日本の受験勉強をしたことがないボクには、日本の受験教育の限界がときどき不思議に見える。
食べることにたとえると、子どもは最初、口を開けていれば親が食べ物を運んでくれる。
次に、自分でスプーンを持って食べるようになる。
その次は、自分で料理する。
さらに大人になれば、何を食べるかを自分で決め、必要なら材料も自分で手に入れる。
学ぶことも同じだと思う。
ところが受験勉強では、高校生になっても、
「これを覚えなさい」
「ここが試験範囲です」
「これが正解です」
と、食べるものが次々と口元まで運ばれてくる。
もちろん、先生たちは生徒を受け身にしようとしているわけではないと思う。
自分で勉強しなさい。
自分で計画を立てなさい。
とも言う。
でも、それはまだ、
「用意された食べ物を、自分でスプーンを持って食べる」
練習なのかもしれない。
何を学ぶのか。
なぜ学ぶのか。
自分には何が足りないのか。
どこへ行きたいのか。
そのためには何を身につければいいのか。
そこから自分で考えることとは、少し違う。
だからボクは授業で、テストを100点すべて授業から出すことはしたくない。
80点は授業から出す。
残り20点は、授業以外から出す。
80点分の食べ物はこちらで用意する。
でも残り20点は、
自分で獲ってこい。
本を読んでもいい。
誰かに聞いてもいい。
自分で調べてもいい。
授業で習ったことから推測してもいい。
その20点で見たいのは、知識の量だけではない。
「教わっていないから、できません」
で止まるのか。
それとも、
「教わっていない。

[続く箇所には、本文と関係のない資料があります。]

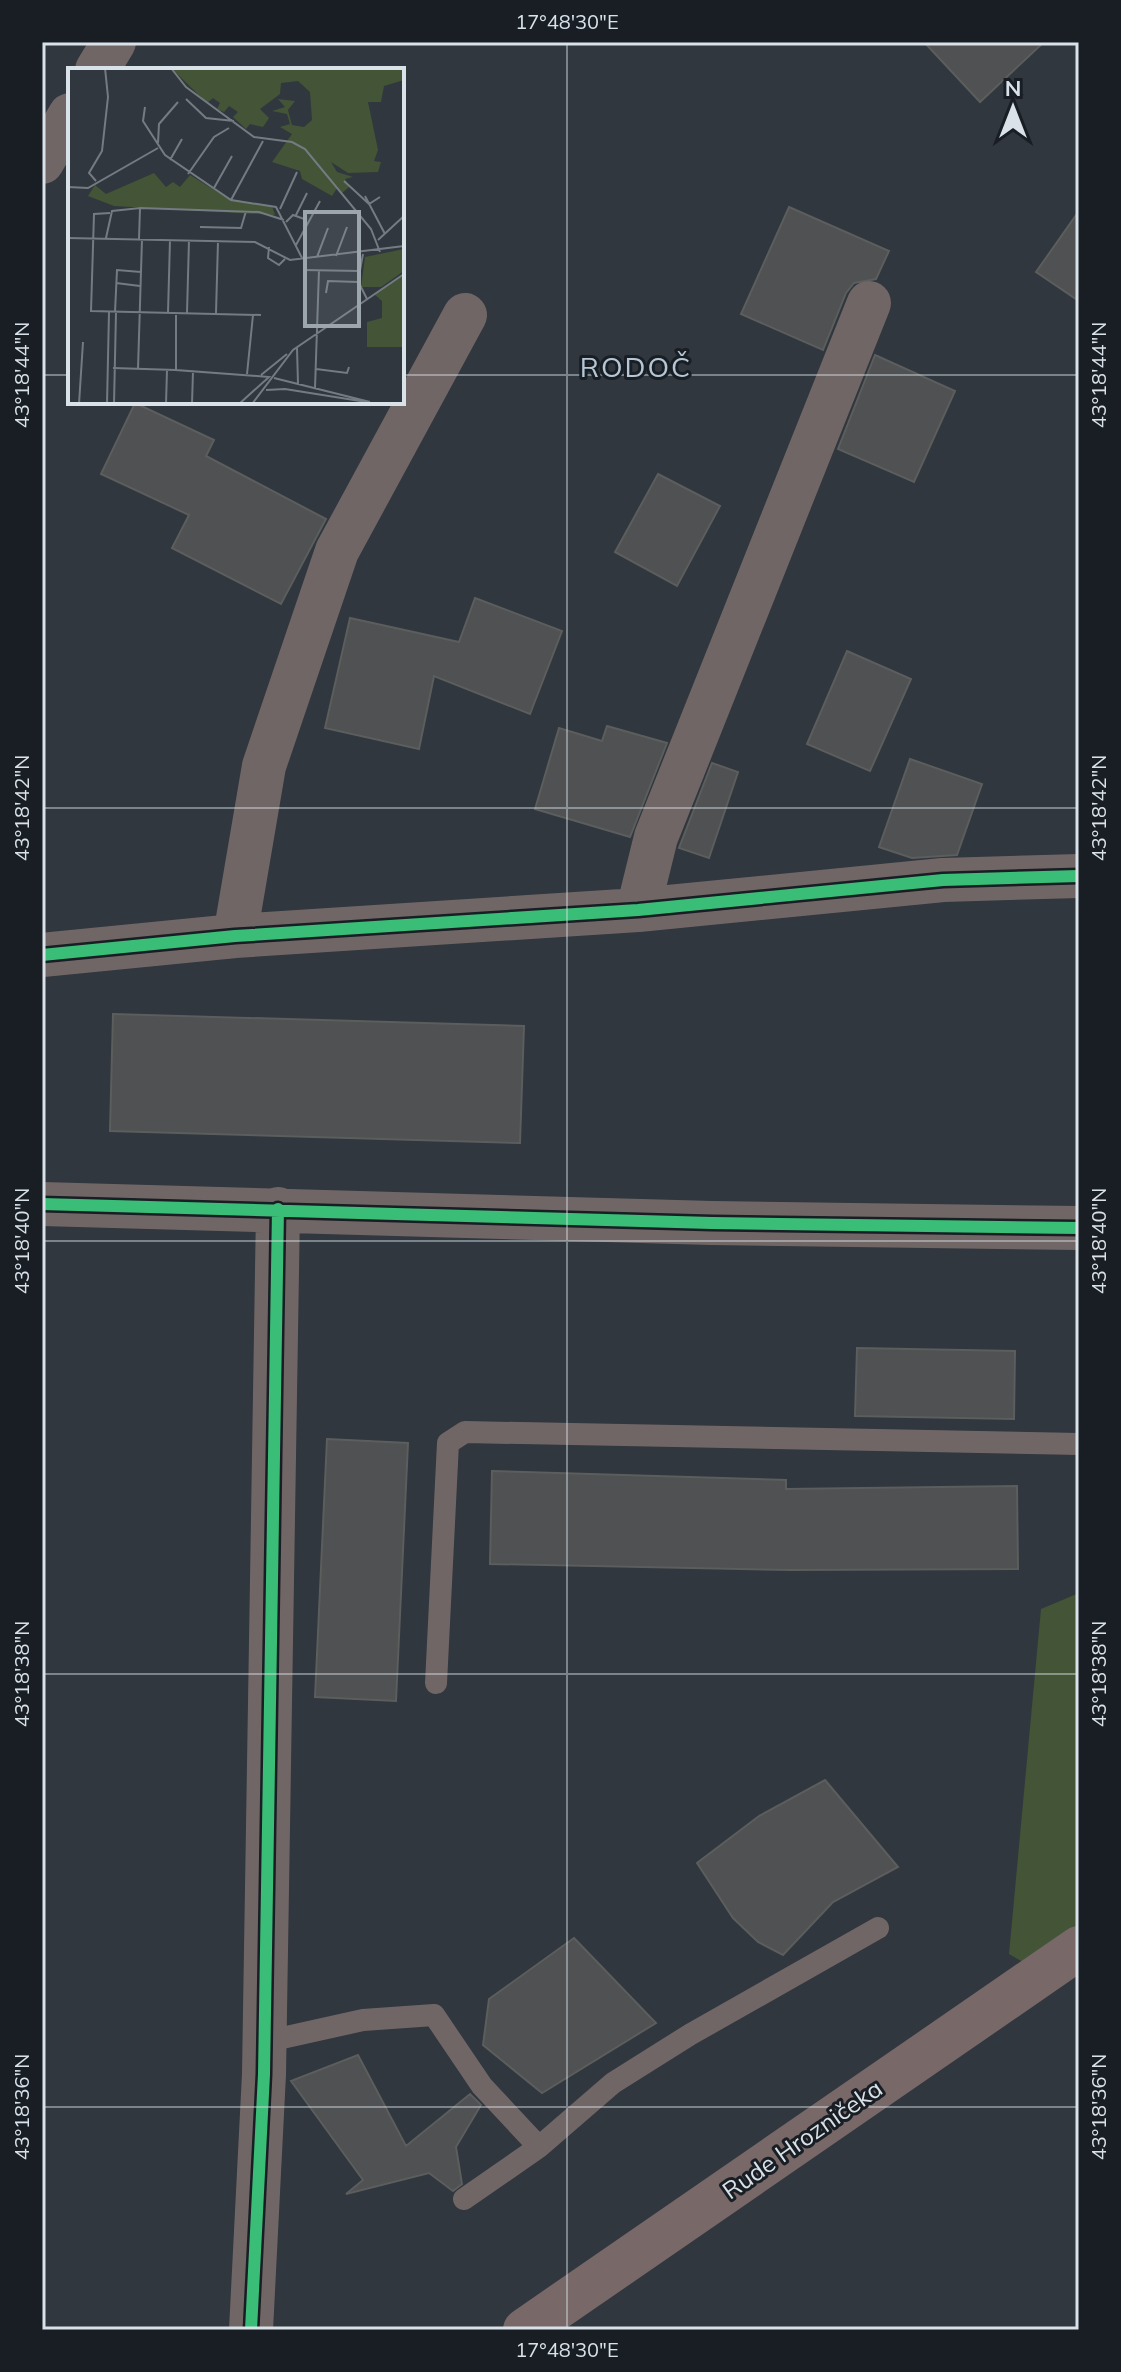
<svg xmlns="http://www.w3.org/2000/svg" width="1121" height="2372" viewBox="0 0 1121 2372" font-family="Mulish,sans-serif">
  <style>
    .green { fill: #445436 }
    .building { fill: #4f5152; stroke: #5c5d5d; stroke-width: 2 }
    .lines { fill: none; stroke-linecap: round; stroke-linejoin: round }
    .lane { stroke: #716666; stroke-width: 22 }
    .street { stroke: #716666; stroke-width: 44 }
    .secondary { stroke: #786868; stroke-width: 44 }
    .cycleway-casing { stroke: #181e24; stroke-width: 17 }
    .cycleway { stroke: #3abd76; stroke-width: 12 }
    .ticks { fill: none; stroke: #d9e2e9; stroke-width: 2; stroke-opacity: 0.45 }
    .labels { text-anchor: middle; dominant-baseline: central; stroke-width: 6; stroke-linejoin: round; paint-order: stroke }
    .street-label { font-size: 24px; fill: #d9e2e9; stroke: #181e24 }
    .quarter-label { font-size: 28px; letter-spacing: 2px; fill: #b5c6d5; stroke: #181e24 }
    .inset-road { fill: none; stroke: #747b82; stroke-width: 2 }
    .view { fill: #9ea6ad; fill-opacity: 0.15; stroke: #9ea6ad; stroke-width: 4 }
    .inset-edge { fill: none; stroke: #d9e2e9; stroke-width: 4 }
    .neatline { fill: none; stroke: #d9e2e9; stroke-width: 3 }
    .ticks-label { font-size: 20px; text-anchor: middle; fill: #d9e2e9 }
  </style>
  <rect width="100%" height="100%" fill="#30373e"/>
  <!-- green -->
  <path class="green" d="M 1079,1593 L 1079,1948 L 1042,1973 L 1009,1954 L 1041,1609 Z"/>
  <!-- building -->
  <path class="building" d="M 924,42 L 1044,42 L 980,102 Z
    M 789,207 L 889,251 L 876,279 L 854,283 L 846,293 L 823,350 L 741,314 Z
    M 1079,211 L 1079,301 L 1036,272 Z
    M 875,355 L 955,391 L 914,482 L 838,449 Z
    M 135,403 L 214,440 L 206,456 L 326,519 L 281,604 L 172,548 L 189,515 L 101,474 Z
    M 658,474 L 720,506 L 677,586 L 615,552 Z
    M 475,598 L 562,631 L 530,714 L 434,676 L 419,749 L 325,728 L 350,618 L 459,642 Z
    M 847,651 L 911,679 L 870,771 L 807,744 Z
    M 607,726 L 667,743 L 630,837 L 535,809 L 559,728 L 602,741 Z
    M 910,759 L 982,784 L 957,855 L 912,858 L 879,847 Z
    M 712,763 L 738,772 L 709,858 L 679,848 Z
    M 113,1014 L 524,1026 L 520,1143 L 110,1131 Z
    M 857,1348 L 1015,1351 L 1014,1419 L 855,1416 Z
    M 327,1439 L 408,1443 L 396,1701 L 315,1697 Z
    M 492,1471 L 786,1480 L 786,1489 L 1017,1486 L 1018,1569 L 791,1570 L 490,1564 Z
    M 825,1780 L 898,1867 L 833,1902 L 783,1955 L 758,1942 L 733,1918 L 697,1863 L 759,1816 Z
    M 574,1938 L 656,2023 L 542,2093 L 483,2045 L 489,1999 Z
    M 358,2055 L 406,2146 L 470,2094 L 481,2105 L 456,2147 L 462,2184 L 453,2191 L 429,2173 L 346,2194 L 363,2180 L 291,2081 Z"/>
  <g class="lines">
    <!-- lane -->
    <path class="lane" d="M 436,1683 L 448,1443 L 465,1432 L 1079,1444
      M 264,2042 L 363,2020 L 434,2015 L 482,2086 L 539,2147 L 464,2199
      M 539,2147 L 613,2083 L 691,2034 L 878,1928"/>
    <!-- street -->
    <path class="street" d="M 97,70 L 114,42
      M 42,162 L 70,115
      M 638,910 L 656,837 L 869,303
      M 235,936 L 264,766 L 337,551 L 465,315
      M 42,955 L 235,936 L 638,910 L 943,880 L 1079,876
      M 42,1204 L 712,1223 L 1079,1228
      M 251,2330 L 264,2074 L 278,1209"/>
    <!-- secondary -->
    <path class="secondary" d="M 525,2330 L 1079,1948"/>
    <!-- cycleway casing -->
    <g class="cycleway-casing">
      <path id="cycleway" d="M 42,955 L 235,936 L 638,910 L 943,880 L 1079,876
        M 42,1204 L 712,1223 L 1079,1228
        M 251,2330 L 264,2074 L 278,1209"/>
    </g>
    <!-- cycleway -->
    <use href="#cycleway" class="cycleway"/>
  </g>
  <!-- ticks -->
  <path class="ticks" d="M 567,42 L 567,2330M 42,375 L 70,375M 402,375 L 1079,375M 42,808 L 1079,808M 42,1241 L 1079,1241M 42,1674 L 1079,1674M 42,2107 L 1079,2107"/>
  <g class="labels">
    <!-- street labels -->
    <g class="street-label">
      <text transform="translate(802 2139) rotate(-35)">Rude Hrozničeka</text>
    </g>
    <!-- quarter labels -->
    <g class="quarter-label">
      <text x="636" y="366">RODOČ</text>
    </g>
  </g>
  <!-- overview -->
  <g transform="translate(68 68)">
    <rect width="336" height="336" fill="#30373e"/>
    <path d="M 103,0 L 336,0 L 336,12 L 316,18 L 313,34 L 300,34 L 310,82 L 306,93 L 313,94 L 310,104 L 280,105 L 263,94 L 269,104 L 285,109 L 277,111 L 281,119 L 274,125 L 269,120 L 264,128 L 234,111 L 232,103 L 204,94 L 224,66 L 212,59 L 222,56 L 219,46 L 204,43 L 217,39 L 210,31 L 227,33 L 220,42 L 224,57 L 236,59 L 244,52 L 242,24 L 230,13 L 213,15 L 212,26 L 192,41 L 201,50 L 195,59 L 182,56 L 178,61 L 165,49 L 170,44 L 161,38 L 156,44 L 149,41 L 152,35 L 145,30 L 139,35 ZM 86,105 L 98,119 L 105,114 L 112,119 L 122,107 L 161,131 L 204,138 L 207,147 L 46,138 L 20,128 L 27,117 L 38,126 ZM 336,181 L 336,203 L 313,219 L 293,219 L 297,189 ZM 336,206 L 336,279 L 299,279 L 299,254 L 314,250 L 314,233 L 306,226 Z" fill="#445436"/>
    <path class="inset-road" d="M 103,0 L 118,19 L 186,69 L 224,74 L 237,81 L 303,161 L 312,184M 118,31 L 138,50 L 166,53M 77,39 L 75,53 L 97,87 L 163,132 L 208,139 L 234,190M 90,75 L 91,56 L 110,34M 102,92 L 114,71M 120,106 L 146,69 L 161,60M 28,113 L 21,105 L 34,83 L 40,29 L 37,0M 276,113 L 301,136 L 312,129M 0,119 L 20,120 L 90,80M 146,120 L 164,88M 297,128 L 317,166M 163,132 L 195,73M 72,140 L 191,144 L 216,152M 212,141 L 229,104M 42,145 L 26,146 L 23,243 L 193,247M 228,147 L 239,125M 218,154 L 225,147 L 239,152M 132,159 L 173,160 L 178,143M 0,170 L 187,174 L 222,192 L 336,178M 38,170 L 44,143 L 72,140 L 71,171M 310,172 L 336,148M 228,177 L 252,133M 201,179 L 200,190 L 211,197 L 217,191M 295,186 L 290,213 L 299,231M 268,188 L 279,159M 249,189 L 260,160M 235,202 L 292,203M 48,215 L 72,218M 258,225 L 260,213 L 290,214M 47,244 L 49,202 L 73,204M 100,245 L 102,172M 108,245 L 108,302 L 201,309 L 171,336M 119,245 L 121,172M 148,245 L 150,173M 229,280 L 230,316M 45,300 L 108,302M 70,301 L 74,171M 248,301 L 279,305 L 281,299M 179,306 L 185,247M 193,307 L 219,286M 206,310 L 302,334M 247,320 L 251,202M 198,322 L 217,321 L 311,336M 11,336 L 15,274M 39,336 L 41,244M 46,336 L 48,244M 98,336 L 99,302M 124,336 L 125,303M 184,336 L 225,282 L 336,206"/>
    <path class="view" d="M 237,144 L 291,144 L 291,258 L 237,258 Z"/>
    <rect width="336" height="336" class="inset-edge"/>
  </g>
  <!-- border -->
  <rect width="1121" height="2372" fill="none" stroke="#181e24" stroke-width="88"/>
  <!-- north arrow -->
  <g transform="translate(1013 108)" stroke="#181e24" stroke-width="6" paint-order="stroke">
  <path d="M0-6L14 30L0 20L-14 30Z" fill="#d9e2e9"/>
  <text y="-12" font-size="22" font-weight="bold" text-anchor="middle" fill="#d9e2e9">N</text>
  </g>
  <rect x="44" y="44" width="1033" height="2284" class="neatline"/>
  <g class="ticks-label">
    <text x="567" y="29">17°48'30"E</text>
    <text transform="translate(22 375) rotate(-90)" y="7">43°18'44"N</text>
    <text transform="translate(1099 375) rotate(-90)" y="7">43°18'44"N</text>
    <text transform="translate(22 808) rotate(-90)" y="7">43°18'42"N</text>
    <text transform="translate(1099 808) rotate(-90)" y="7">43°18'42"N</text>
    <text transform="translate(22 1241) rotate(-90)" y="7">43°18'40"N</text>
    <text transform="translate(1099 1241) rotate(-90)" y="7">43°18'40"N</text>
    <text transform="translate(22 1674) rotate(-90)" y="7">43°18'38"N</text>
    <text transform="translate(1099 1674) rotate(-90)" y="7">43°18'38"N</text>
    <text transform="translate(22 2107) rotate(-90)" y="7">43°18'36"N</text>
    <text transform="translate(1099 2107) rotate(-90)" y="7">43°18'36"N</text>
    <text x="567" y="2357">17°48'30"E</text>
  </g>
</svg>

じゃあ、どうやって手に入れよう?」
と動き始めるのか。
社会に出れば、試験範囲を教えてくれる人はいない。
教科書もなければ、巻末の模範解答もない。
だから教育の目的は、いつまでも上手に食べさせることではないと思う。
最終的には、
誰も食卓に並べてくれなくても、自分で食べ物を探し、自分で料理し、自分で食べていけるようにすること。
80点と20点の境目は、その練習のためにある。